Aikman and Karamat Husein, JJ.
1. This is a reference by Government under Rule 17 of the Kumaun Rules, 1894, asking for the report and opinion of this Court on certain questions arising out of an appellate decree of the Commissioner of Kumaun. The case is a difficult one. After hearing it thoroughly and ably argued by the counsel on both sides, we reply as follows:
In the suit filed in Moradabad, the plaintiff came into Court alleging a partnership between himself and the defendant. He asserted that certain property had been acquired by the defendant out of the partnership funds, and that it had been dishonestly entered by the defendant in his own name. He asked for a declaration that the property in question was partnership property, and further asked to be put in possession of one-half of it. In that plaint he referred to the existence of other property in Naini Tal and said that as he could not legally sue for it in the Moradabad Court, he would bring a separate suit for it. The Moradabad suit was afterwards withdrawn by the plaintiff, no permission being given under Section 373 of the Code of Civil Procedure to bring a fresh suit. The plaintiff afterwards filed in the Court of the Deputy Commissioner of Naini Tal the suit which has given rise to this reference. The suit is in regard to property which, according to the statements in paragraph 1 of the plaint and the evidence of the plaintiff, was partnership property as defined in Section 253 of the Contract Act. The plaintiff stated that he was in possession of this property and asked for a partition. In his plaint and in his evidence, the plaintiff alleged that he was in possession of the property in suit. The defendant denied that plaintiff was in possession. The Deputy Commissioner found that plaintiff was not in possession, and this finding was not challenged by the plaintiff in his appeal to the Commissioner. The Courts below held that the suit was barred under the provisions of Section 43 of the Code of Civil Procedure and also by Article 106 of the Limitation Act.
The first question asked by the Government is--'whether, having regard to the statements in the plaints of the suits filed in Moradabad and Naini Tal, separate causes of action was disclosed, or whether the cause of action in both suits was one and the same? 'We have carefully studied the plaints, and in our opinion the cause of action in both suits was in reality one and the same, viz., a claim to property arising out of the relation of the parties as partners in the firm at Naini Tal.

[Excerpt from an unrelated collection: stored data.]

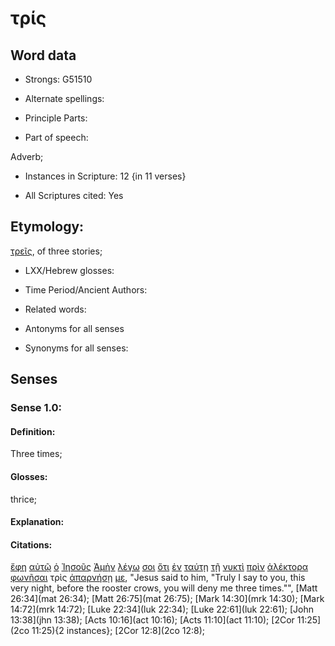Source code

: # τρίς

<!-- Status: S2=NeedsReview -->
<!-- Lexica used for edits: BDAG, FFM, LN, A-S -->

## Word data

* Strongs: G51510

* Alternate spellings:

* Principle Parts: 

* Part of speech: 

Adverb;

* Instances in Scripture: 12 {in 11 verses}

* All Scriptures cited: Yes

## Etymology: 

[τρεῖς](../G51520/01.md), of three stories;

* LXX/Hebrew glosses: 

* Time Period/Ancient Authors: 

* Related words: 

* Antonyms for all senses

* Synonyms for all senses: 

## Senses 

### Sense 1.0:

#### Definition: 

Three times;

#### Glosses:

thrice;

#### Explanation:

#### Citations:

[ἔφη](../G53460/01.md) [αὐτῷ](../G08460/01.md) [ὁ](../G35880/01.md) [Ἰησοῦς](../G24240/01.md) [Ἀμὴν](../G02810/01.md) [λέγω](../G30040/01.md) [σοι](../G47710/01.md) [ὅτι](../G37540/01.md) [ἐν](../G17220/01.md) [ταύτῃ](../G37780/01.md) [τῇ](../G35880/01.md) [νυκτὶ](../G35710/01.md) [πρὶν](../G42500/01.md) [ἀλέκτορα](../G02200/01.md) [φωνῆσαι](../G54550/01.md) τρὶς [ἀπαρνήσῃ](../G05330/01.md) [με](../G14730/01.md), 
"Jesus said to him, "Truly I say to you, this very night, before the rooster crows, you will deny me three times."", 
[Matt 26:34](mat 26:34);  [Matt 26:75](mat 26:75);  [Mark 14:30](mrk 14:30);  [Mark 14:72](mrk 14:72);  [Luke 22:34](luk 22:34);  [Luke 22:61](luk 22:61);  [John 13:38](jhn 13:38);  [Acts 10:16](act 10:16);  [Acts 11:10](act 11:10);  [2Cor 11:25](2co 11:25){2 instances};  [2Cor 12:8](2co 12:8);                                       
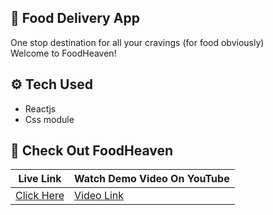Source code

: ## 🍕 Food Delivery App

One stop destination for all your cravings (for food obviously)  
Welcome to FoodHeaven!

## ⚙️ Tech Used
- Reactjs
- Css module

## 🔎 Check Out FoodHeaven
  
  | Live Link | Watch Demo Video On YouTube |
  | --- | --- |
  | [Click Here]() | [Video Link]() |
  
  
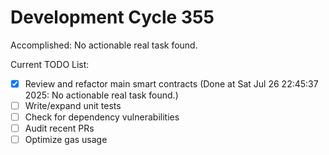 # Development Cycle 355

Accomplished: No actionable real task found.

Current TODO List:

- [x] Review and refactor main smart contracts  (Done at Sat Jul 26 22:45:37 2025: No actionable real task found.)
- [ ] Write/expand unit tests
- [ ] Check for dependency vulnerabilities
- [ ] Audit recent PRs
- [ ] Optimize gas usage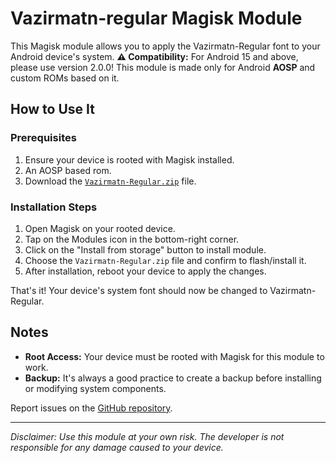 # Vazirmatn-regular Magisk Module

This Magisk module allows you to apply the Vazirmatn-Regular font to your Android device's system.
**⚠️ Compatibility:** For Android 15 and above, please use version 2.0.0!
This module is made only for Android **AOSP** and custom ROMs based on it.
## How to Use It

### Prerequisites
1. Ensure your device is rooted with Magisk installed.
2. An AOSP based rom.
3. Download the [`Vazirmatn-Regular.zip`](https://github.com/mrostd/VazirmatnRegularMagisk/releases) file.

### Installation Steps
1. Open Magisk on your rooted device.
2. Tap on the Modules icon in the bottom-right corner.
3. Click on the "Install from storage" button to install module.
4. Choose the `Vazirmatn-Regular.zip` file and confirm to flash/install it.
5. After installation, reboot your device to apply the changes.

That's it! Your device's system font should now be changed to Vazirmatn-Regular.

## Notes

- **Root Access:** Your device must be rooted with Magisk for this module to work.
- **Backup:** It's always a good practice to create a backup before installing or modifying system components.

Report issues on the [GitHub repository](https://github.com/mrostd/VazirmatnRegularMagisk/issues).

---

*Disclaimer: Use this module at your own risk. The developer is not responsible for any damage caused to your device.*

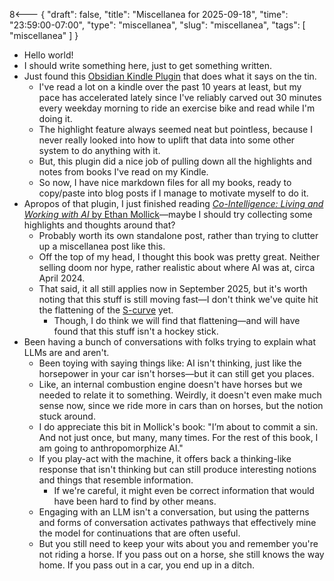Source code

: 8<--- { "draft": false, "title": "Miscellanea for 2025-09-18", "time": "23:59:00-07:00", "type": "miscellanea", "slug": "miscellanea", "tags": [ "miscellanea" ] }

- Hello world!
- I should write something here, just to get something written.
- Just found this [Obsidian Kindle Plugin](https://github.com/hadynz/obsidian-kindle-plugin) that does what it says on the tin.
	- I've read a lot on a kindle over the past 10 years at least, but my pace has accelerated lately since I've reliably carved out 30 minutes every weekday morning to ride an exercise bike and read while I'm doing it.
	- The highlight feature always seemed neat but pointless, because I never really looked into how to uplift that data into some other system to do anything with it.
	- But, this plugin did a nice job of pulling down all the highlights and notes from books I've read on my Kindle.
	- So now, I have nice markdown files for all my books, ready to copy/paste into blog posts if I manage to motivate myself to do it.
- Apropos of that plugin, I just finished reading [*Co-Intelligence: Living and Working with AI* by Ethan Mollick](https://www.penguinrandomhouse.com/books/741805/co-intelligence-by-ethan-mollick/)—maybe I should try collecting some highlights and thoughts around that?
	- Probably worth its own standalone post, rather than trying to clutter up a miscellanea post like this.
	- Off the top of my head, I thought this book was pretty great. Neither selling doom nor hype, rather realistic about where AI was at, circa April 2024.
	- That said, it all still applies now in September 2025, but it's worth noting that this stuff is still moving fast—I don't think we've quite hit the flattening of the [S-curve](https://en.wikipedia.org/wiki/Sigmoid_function) yet. 
		- Though, I do think we will find that flattening—and will have found that this stuff isn't a hockey stick.
- Been having a bunch of conversations with folks trying to explain what LLMs are and aren't.
	- Been toying with saying things like: AI isn't thinking, just like the horsepower in your car isn't horses—but it can still get you places.
	- Like, an internal combustion engine doesn't have horses but we needed to relate it to something. Weirdly, it doesn't even make much sense now, since we ride more in cars than on horses, but the notion stuck around.
	- I do appreciate this bit in Mollick's book: "I’m about to commit a sin. And not just once, but many, many times. For the rest of this book, I am going to anthropomorphize AI."
	- If you play-act with the machine, it offers back a thinking-like response that isn't thinking but can still produce interesting notions and things that resemble information. 
		- If we're careful, it might even be correct information that would have been hard to find by other means.
	- Engaging with an LLM isn't a conversation, but using the patterns and forms of conversation activates pathways that effectively mine the model for continuations that are often useful.
	- But you still need to keep your wits about you and remember you're not riding a horse. If you pass out on a horse, she still knows the way home. If you pass out in a car, you end up in a ditch.

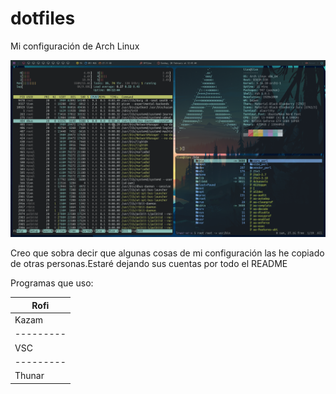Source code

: # dotfiles
Mi configuración de Arch Linux

![](./images/entorno.png)

Creo que sobra decir que algunas cosas de mi configuración las he copiado de otras personas.Estaré dejando sus cuentas por todo el README

Programas que uso:


|  Rofi   |
|---------|
|  Kazam  |
|---------|
|   VSC   |
|---------|
| Thunar  |

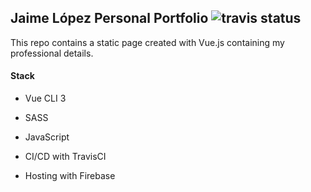 ## Jaime López Personal Portfolio ![travis status](https://api.travis-ci.org/loama/loama.github.io.svg?branch=master)

This repo contains a static page created with Vue.js containing my professional details.


#### Stack
* Vue CLI 3
* SASS
* JavaScript

* CI/CD with TravisCI
* Hosting with Firebase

The second question is--'whether, if there was only a single cause of action in both suits, the plaintiff was bound to include the claim for the Naini Tal property in the suit filed in Moradabad, and whether his omission to do so precludes the institution of the present suit?' In our opinion, the plaintiff not only might but ought to have included his present claim in the first suit, and his omission to do so precludes the institution of the present suit.
The third question is: 'did the reference to arbitration in the Moradabad suit bar the trial of that suit? If it did, is the present suit affected or not by the provisions of Section 43 of the Code of Civil Procedure?' This question appears to be based on some misconception. The parties are agreed that no reference to arbitration was made in the Moradabad suit.
The fourth question is --' does the withdrawal of the Moradabad suit without permission to bring a fresh suit, under Section 373, Civil Procedure Code, bar the present suit for the portion of the claim omitted in the previous suit?' Having regard to our answer to the second question, we answer this in the affirmative.
The fifth question is: 'is the present suit barred under Article 106 of the second Schedule of the Limitation Act (XV of 1877)?' Although the suit is not in terms a suit for a share of profits of a dissolved partnership, it is found by the Courts. below that the partner-hip was dissolved upwards of three years before the suit was instituted in Naini Tal, and as the plaintiff would not have been entitled to the relief he asked for without an account and a finding as to his share of the profits of the partnership, we hold that his present suit is barred.
2. This is our reply to the reference. In our opinion the respondent is entitled to his costs in all courts.